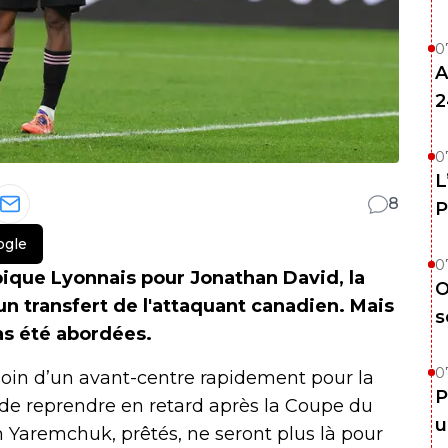
0
A
2
0
L
8
P
ogle
0
pique Lyonnais pour Jonathan David, la
O
un transfert de l'attaquant canadien. Mais
s
pas été abordées.
0
soin d’un avant-centre rapidement pour la
P
 de reprendre en retard après la Coupe du
u
Yaremchuk, prêtés, ne seront plus là pour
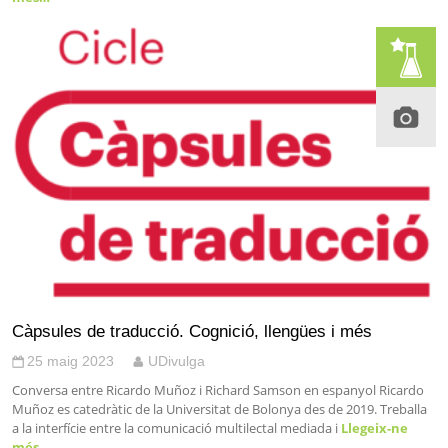
Càpsules de traducció. Cognició, llengües i més
25 maig 2023
UDivulga
Conversa entre Ricardo Muñoz i Richard Samson en espanyol Ricardo
Muñoz es catedràtic de la Universitat de Bolonya des de 2019. Treballa
a la interfície entre la comunicació multilectal mediada i
Llegeix-ne
més…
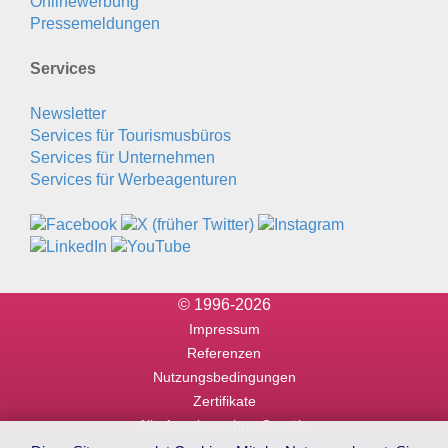
Onlinewerbung
Pressemeldungen
Services
Newsletter
Services für Tourismusbüros
Services für Unternehmen
Services für Werbeagenturen
© 1996-2026
Impressum
Referenzen
Nutzungsbedingungen
Zertifikate
Alle Angaben ohne Gewähr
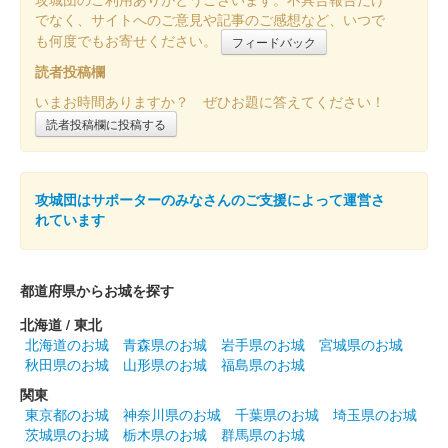
でなく、サイトへのご意見や記事のご感想など、いつで
菅谷城 御城印
も何度でもお寄せください。
フィードバック
クイズ限定版
読者投稿欄
小川和紙を使用している。デザインは期間限定御城印の令和7年5
いまお時間ありますか？ ぜひお題に答えてください！
月版を白黒にしたものとなっている。
読者投稿欄に投稿する
菅谷城 御城印
海版 9月限定
攻城団はサポーターのみなさんのご支援によって運営さ
販売終了
れています
9月は暦の上では秋だが、暑い日が続いているため、涼やかな雰
囲気を感じられるように「海」をデザインしてある。
都道府県からお城を探す
北海道 / 東北
菅谷館跡 御城印
大妻嵐山中学校・高等学校コラボ
北海道のお城
青森県のお城
岩手県のお城
宮城県のお城
秋田県のお城
山形県のお城
福島県のお城
御城印 令和7年度版 第2弾
関東
東京都のお城
神奈川県のお城
千葉県のお城
埼玉県のお城
販売終了
茨城県のお城
栃木県のお城
群馬県のお城
台紙は細川紙を使用。「菅谷館跡」の文字は大妻嵐山高等学校書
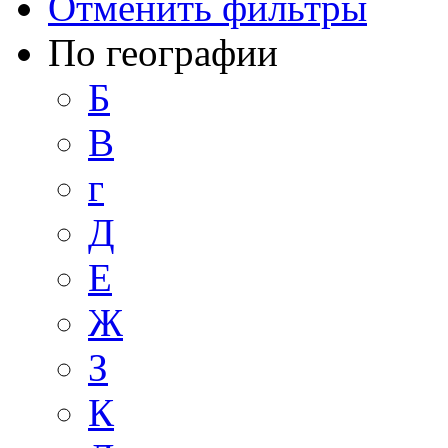
Отменить фильтры
По географии
Б
В
г
Д
Е
Ж
З
К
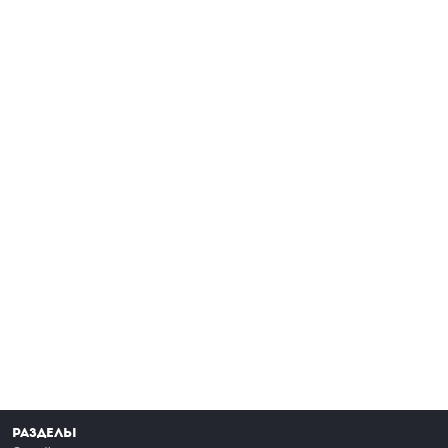
Разделы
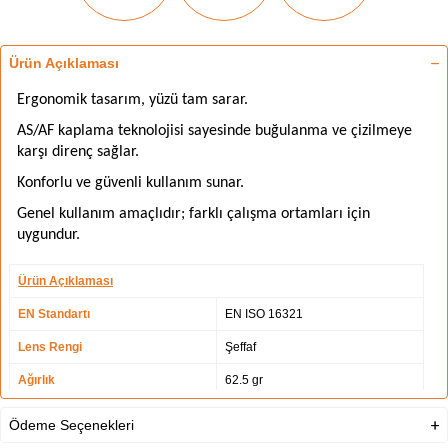
Ürün Açıklaması
Ergonomik tasarım, yüzü tam sarar.
AS/AF kaplama teknolojisi sayesinde buğulanma ve çizilmeye
karşı direnç sağlar.
Konforlu ve güvenli kullanım sunar.
Genel kullanım amaçlıdır; farklı çalışma ortamları için
uygundur.
Ürün Açıklaması
EN Standartı
EN ISO 16321
Lens Rengi
Şeffaf
Ağırlık
62.5 gr
Lens İşaretleme
UL 1.2 DT3 CE
Ödeme Seçenekleri
Darbe Dayanım Seviyesi
DT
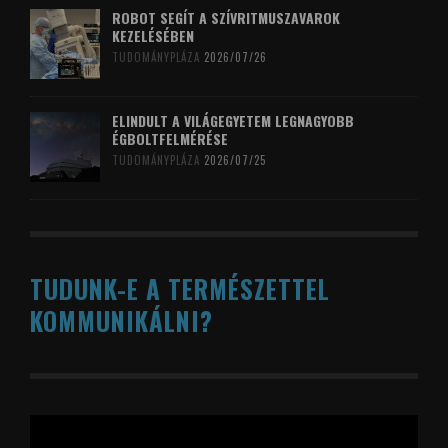
ROBOT SEGÍT A SZÍVRITMUSZAVAROK
KEZELÉSÉBEN
TUDOMÁNYPLÁZA
2026/07/26
ELINDULT A VILÁGEGYETEM LEGNAGYOBB
ÉGBOLTFELMÉRÉSE
TUDOMÁNYPLÁZA
2026/07/25
TUDUNK-E A TERMÉSZETTEL
KOMMUNIKÁLNI?
Videólejátszó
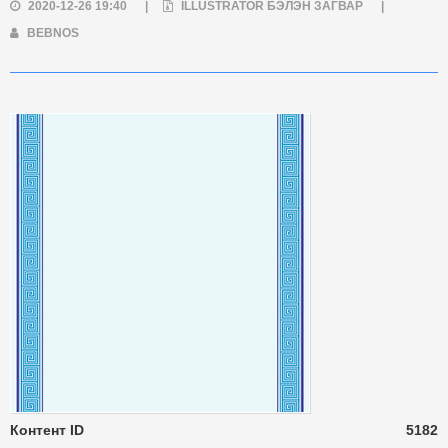
2020-12-26 19:40
|
ILLUSTRATOR БЭЛЭН ЗАГВАР
|
BEBNOS
Контент ID
5182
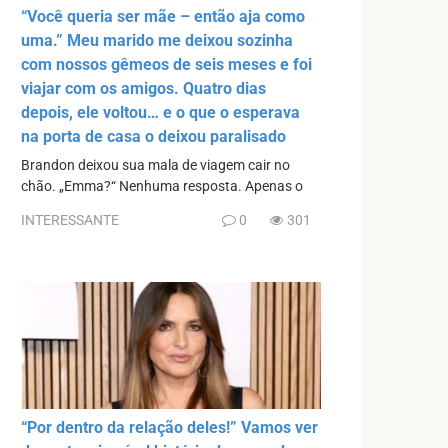
“Você queria ser mãe – então aja como
uma.” Meu marido me deixou sozinha
com nossos gêmeos de seis meses e foi
viajar com os amigos. Quatro dias
depois, ele voltou… e o que o esperava
na porta de casa o deixou paralisado
Brandon deixou sua mala de viagem cair no
chão. „Emma?“ Nenhuma resposta. Apenas o
INTERESSANTE
0
301
“Por dentro da relação deles!” Vamos ver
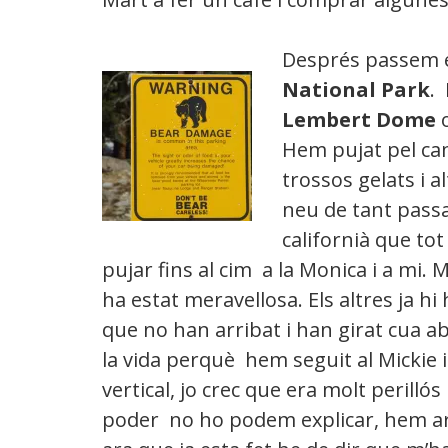
Després passem 
National Park
.
Lembert Dome
o
Hem pujat pel cam
trossos gelats i a
neu de tant passar
californià que to
pujar fins al cim a la Monica i a mi. M
ha estat meravellosa. Els altres ja hi
que no han arribat i han girat cua a
la vida perquè hem seguit al Mickie
vertical, jo crec que era molt perill
poder no ho podem explicar, hem ar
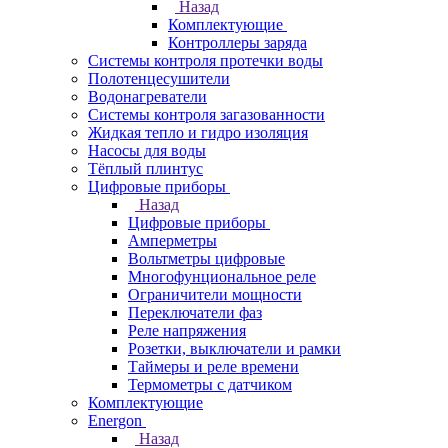
Назад
Комплектующие
Контроллеры заряда
Системы контроля протечки воды
Полотенцесушители
Водонагреватели
Системы контроля загазованности
Жидкая тепло и гидро изоляция
Насосы для воды
Тёплый плинтус
Цифровые приборы
Назад
Цифровые приборы
Амперметры
Вольтметры цифровые
Многофунциональное реле
Ограничители мощности
Переключатели фаз
Реле напряжения
Розетки, выключатели и рамки
Таймеры и реле времени
Термометры c датчиком
Комплектующие
Energon
Назад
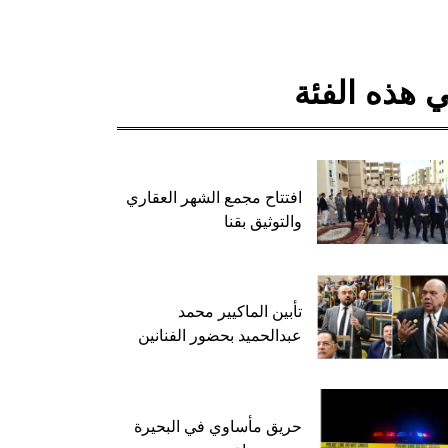
 هذه الفئة
افتتاح مجمع الشهر العقاري
والتوثيق بقنا
تأبين الماكيير محمد
عبدالحميد بحضور الفنانين
حريق مأساوي في البحيرة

──────────

§ **Job**: Pull out every line of the material above that contains the word "pour". Case counts.

§ **Written response**:
pique Lyonnais pour Jonathan David, la
soin d’un avant-centre rapidement pour la
Yaremchuk, prêtés, ne seront plus là pour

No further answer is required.